Terkait masalah ini, ada dua pertanyaan yang harus segera dituntaskan:

Pertama, bagaimana mengatasi pertentangan antara kepermanenan fitrah seperti di QS. Al-Rum [30]: 30 dan kedinamisan/perubahan jiwa seperti di ayat, “Sesungguhnya Allah tidak akan mengubah keadaan suatu kaum, sampai mereka merubah yang ada di jiwa mereka” (QS. Al-Ra’d [13]: 11) dan ayat, “… hingga kaum itu mengubah apa yang ada pada jiwa mereka sendiri” (Ql-Anfal [8]: 53)?

Kedua, bagaimana memecahkan kontradiksi antara kemenentuan fitrah di QS. Al-Rum [30]: 30 dan ketakmenentuan jiwa seperti di ayat, “Sungguh Kami telah menunjukkan padanya jalan; ada yang bersyukur dan ada pula yang kufur” (QS. Al-Insan [76]: 3)?

Untuk menjawab pertanyaan pertama tentang cara mengkompromikan kepermanenan dan perubahan, perlu dibedakan secara jernih antara dua kata: tabdīl (pergantian) dan taghyīr (perubahan).
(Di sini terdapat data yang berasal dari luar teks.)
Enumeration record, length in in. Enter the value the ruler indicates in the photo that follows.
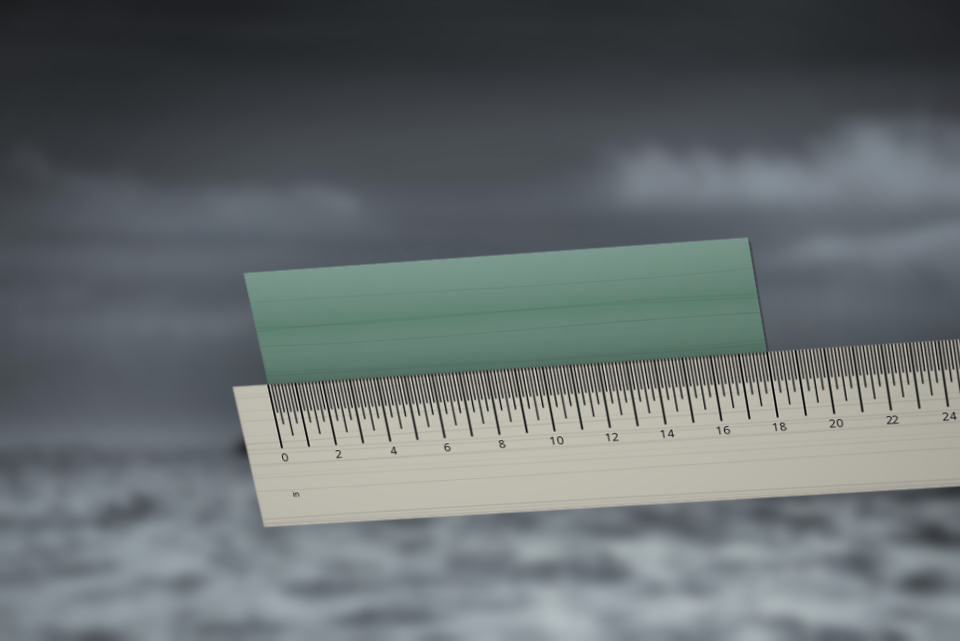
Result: 18 in
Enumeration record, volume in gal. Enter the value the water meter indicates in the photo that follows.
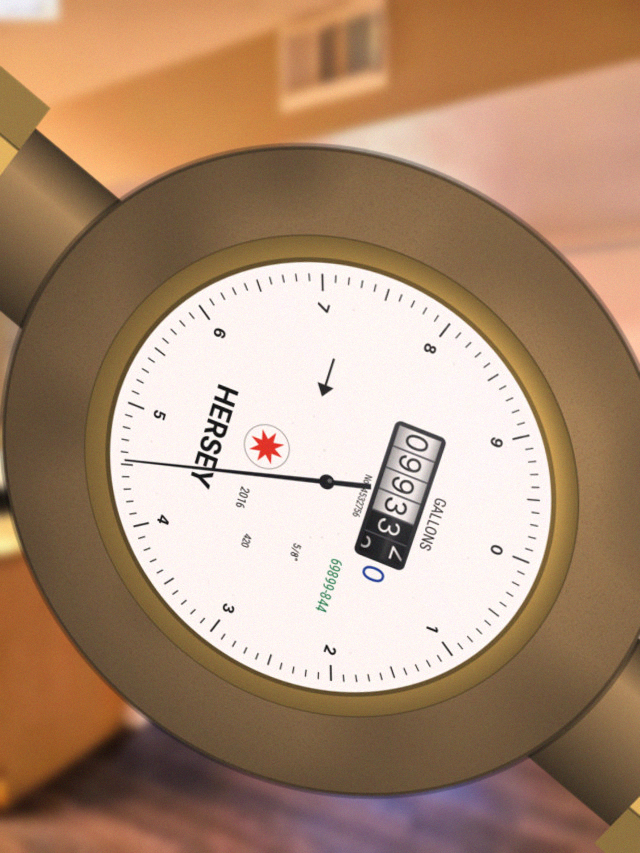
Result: 993324.5 gal
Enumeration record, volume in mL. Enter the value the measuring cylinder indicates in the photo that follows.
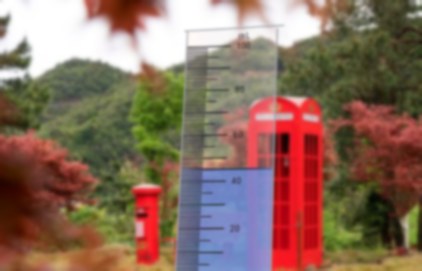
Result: 45 mL
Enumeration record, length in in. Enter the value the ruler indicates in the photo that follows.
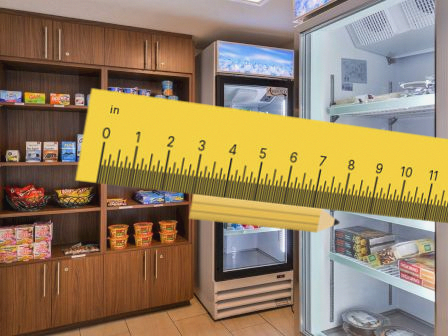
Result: 5 in
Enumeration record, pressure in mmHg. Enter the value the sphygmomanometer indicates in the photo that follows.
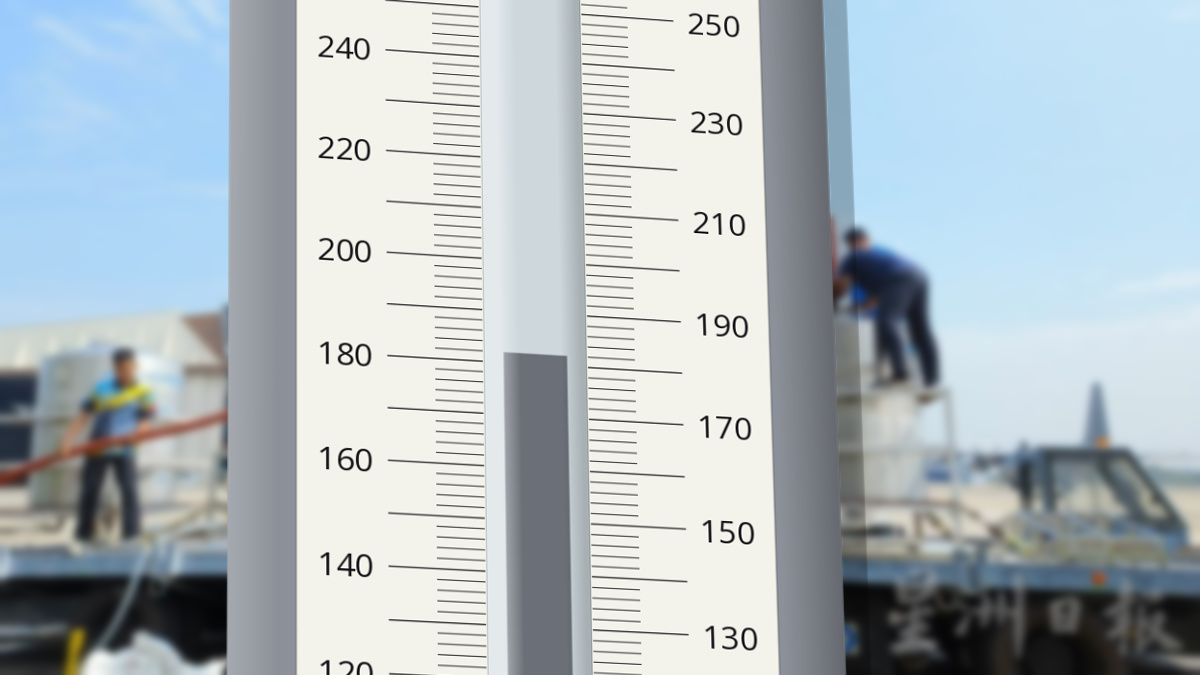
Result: 182 mmHg
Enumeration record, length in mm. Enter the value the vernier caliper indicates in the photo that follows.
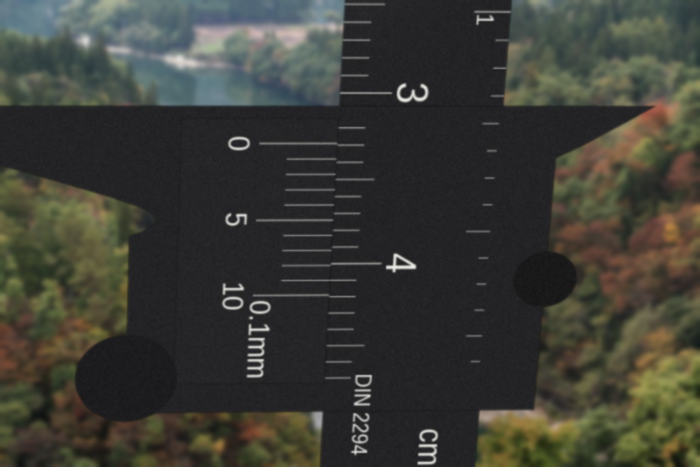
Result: 32.9 mm
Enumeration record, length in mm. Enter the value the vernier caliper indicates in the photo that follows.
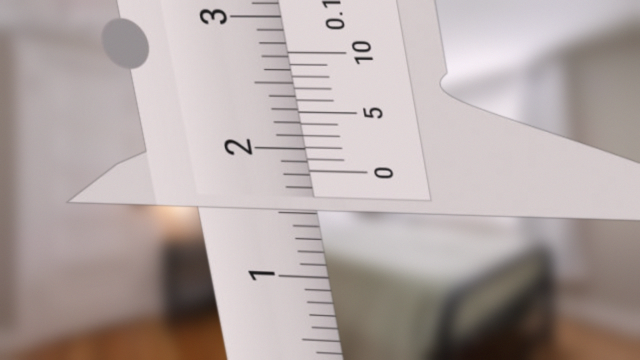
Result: 18.3 mm
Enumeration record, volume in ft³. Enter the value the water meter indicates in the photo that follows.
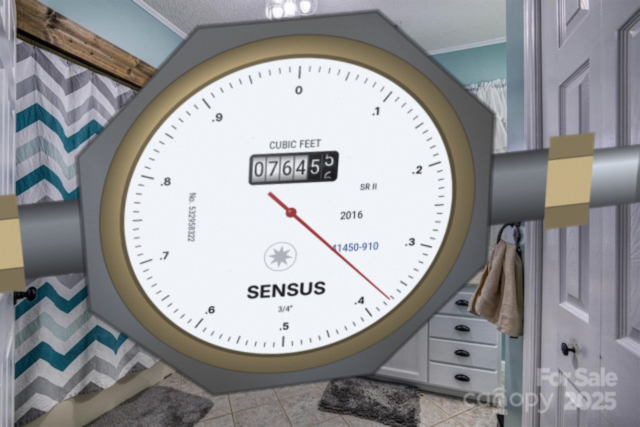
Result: 76455.37 ft³
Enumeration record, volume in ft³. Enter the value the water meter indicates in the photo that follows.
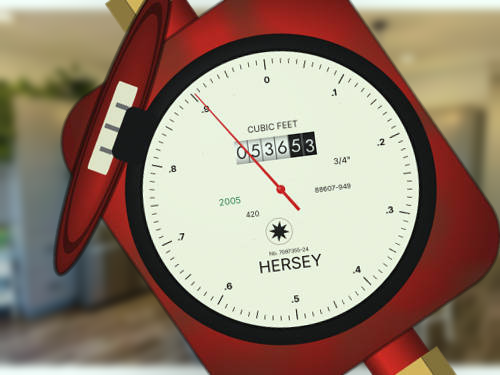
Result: 53652.90 ft³
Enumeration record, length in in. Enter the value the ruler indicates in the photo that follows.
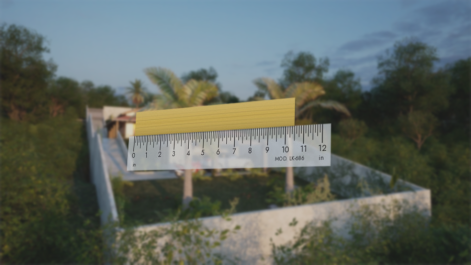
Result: 10.5 in
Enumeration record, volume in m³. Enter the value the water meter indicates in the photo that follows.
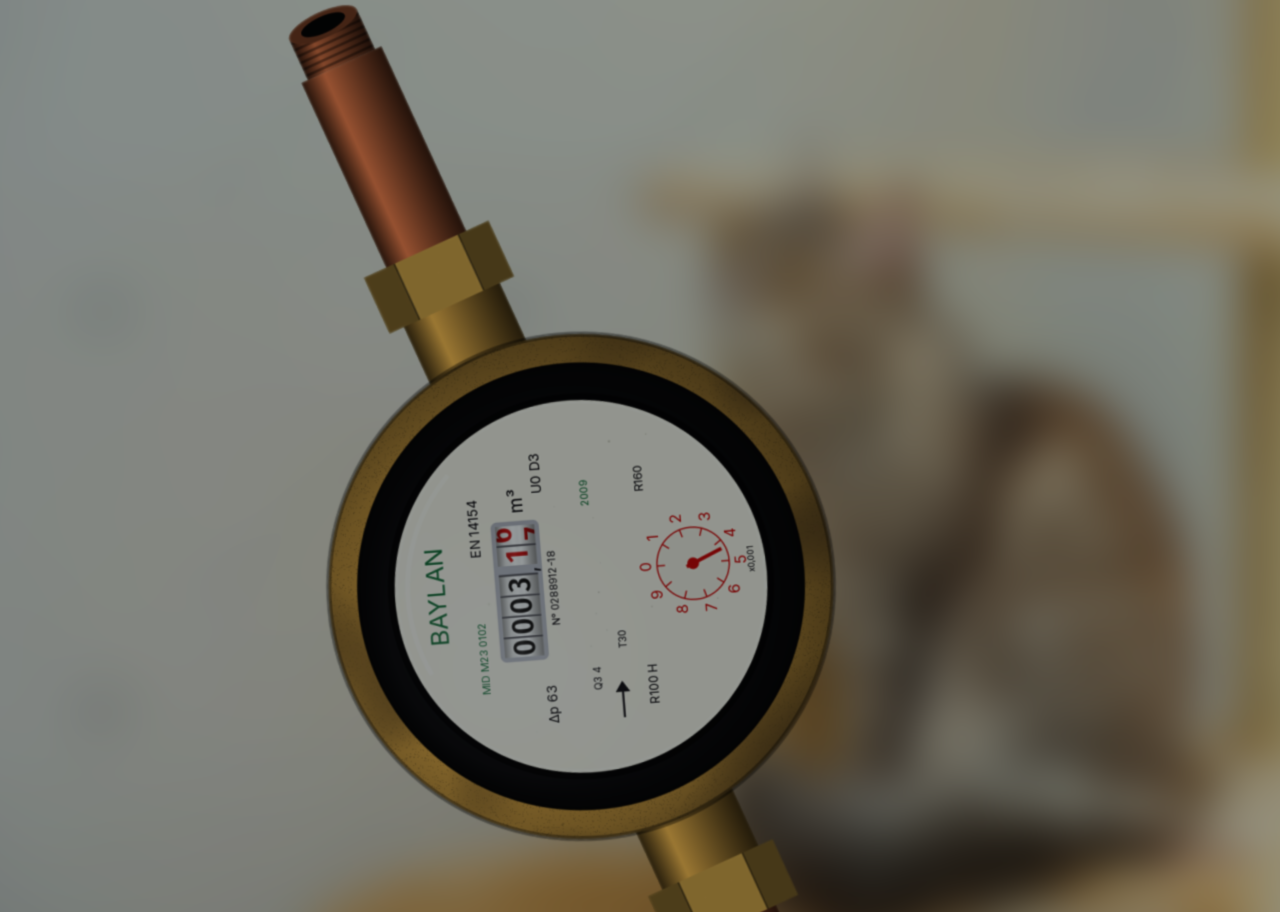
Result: 3.164 m³
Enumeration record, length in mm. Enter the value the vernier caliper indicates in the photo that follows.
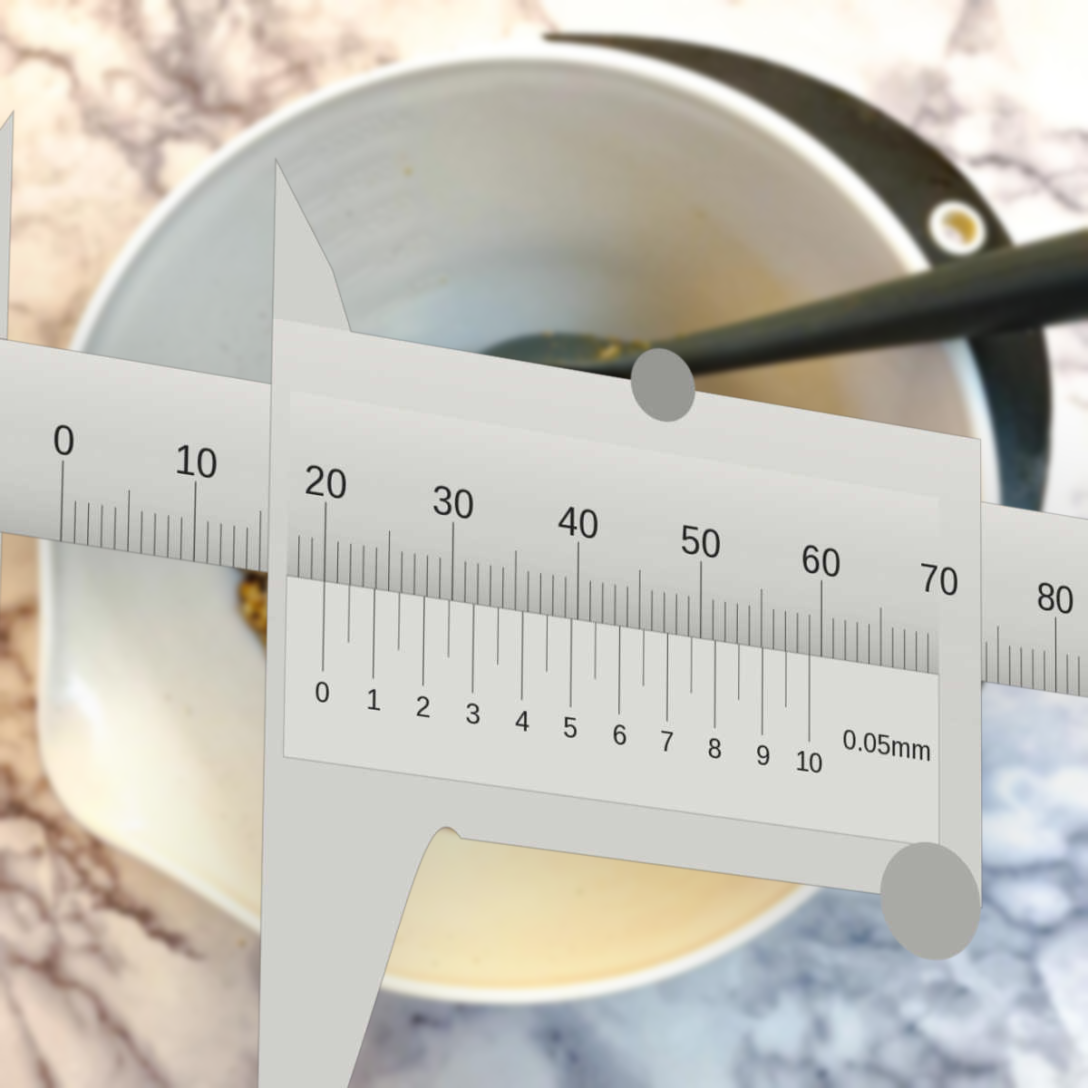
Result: 20.0 mm
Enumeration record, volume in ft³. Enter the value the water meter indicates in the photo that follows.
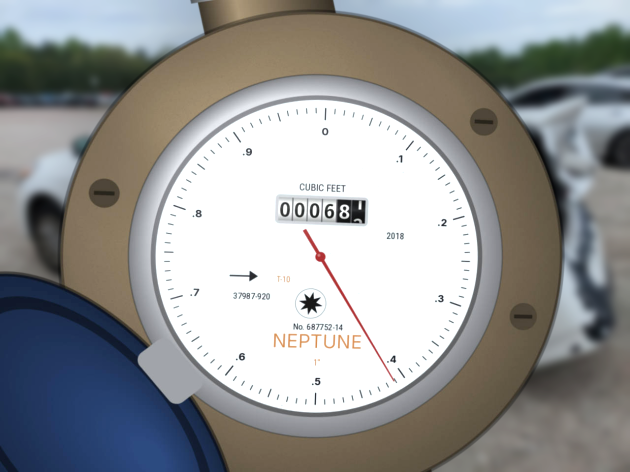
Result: 681.41 ft³
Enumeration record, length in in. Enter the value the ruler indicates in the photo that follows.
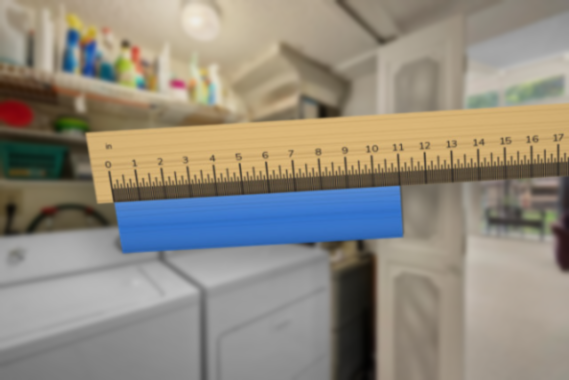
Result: 11 in
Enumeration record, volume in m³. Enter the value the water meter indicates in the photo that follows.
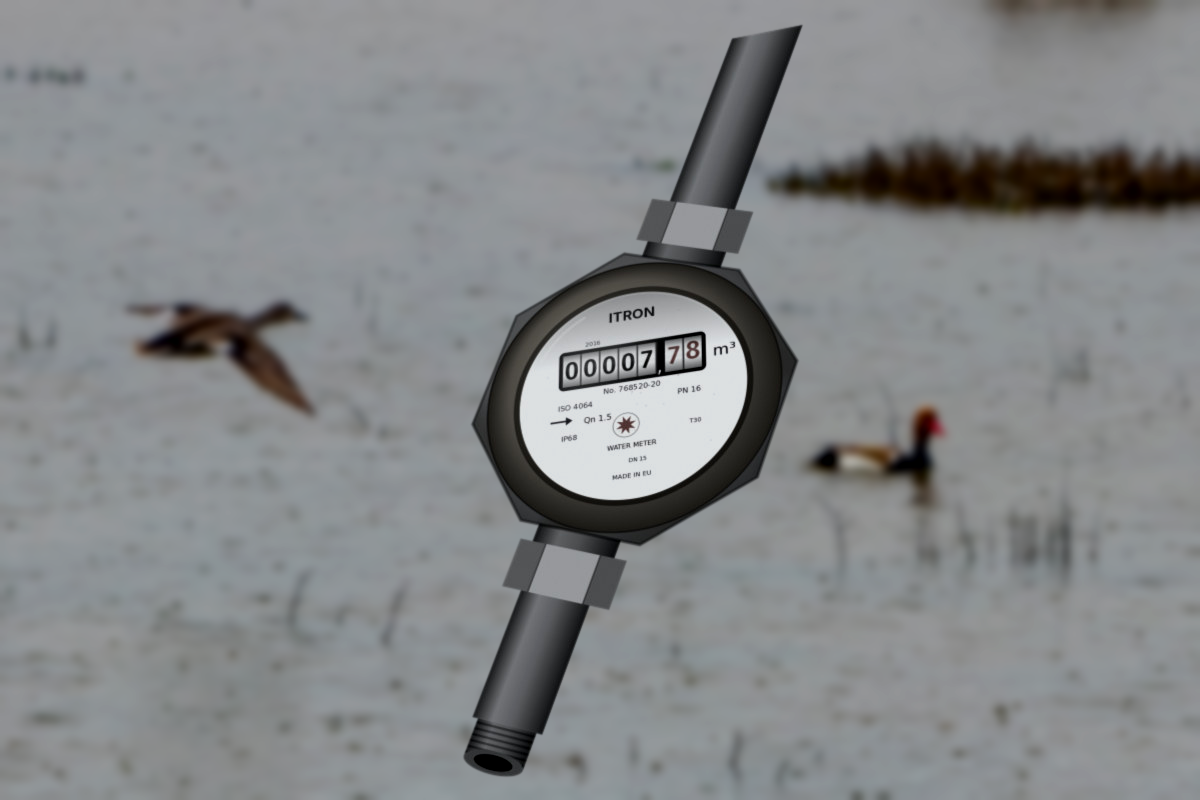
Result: 7.78 m³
Kata pergantian dalam kalimat “Tidak ada pergantian pada ciptaan Allah” ber-arti mengganti sesuatu dengan sesuatu yang berbeda, tetapi perubahan mencakup berbagai macam transformasi seperti: pelemahan, penguatan, penguburan, pencemaran, pengurangan, penambahan dan sebagainya. Jadi, pergantian “fitrah Allah” dalam arti menggantinya dengan sesuatu yang lain, menurut QS. Al-Rum [30]: 30 adalah mustahil terjadi, tetapi perubahan jiwa, baik dalam arti penguatan atau pelemahan dan bahkan pencemaran fitrah, menurut QS. Al-Anfal [8]: 53 dan QS. Al-ra’d [13]: 11, adalah mungkin terjadi.

Dengan kata lain, yang terjadi pada perubahan, secara filosofis, adalah penanggalan (khal’) lalu pengenaan (lubs). Namun, perubahan tidak mesti berupa menanggalkan dan mengenakan, tetapi juga mencakup pengenaan demi pengenaan (lubs ba‘d lubs). Pada hakikatnya, perubahan jiwa tidak ber-arti menanggalkan fitrah dan mengenakan sesuatu yang lain, tetapi ia ber-arti menutupi fitrah dengan hal-hal lain, dan arti ini juga didukung oleh Alquran, “Dan orang yang mengotorinya sungguh celaka” QS. Al-Syams [91]: 10).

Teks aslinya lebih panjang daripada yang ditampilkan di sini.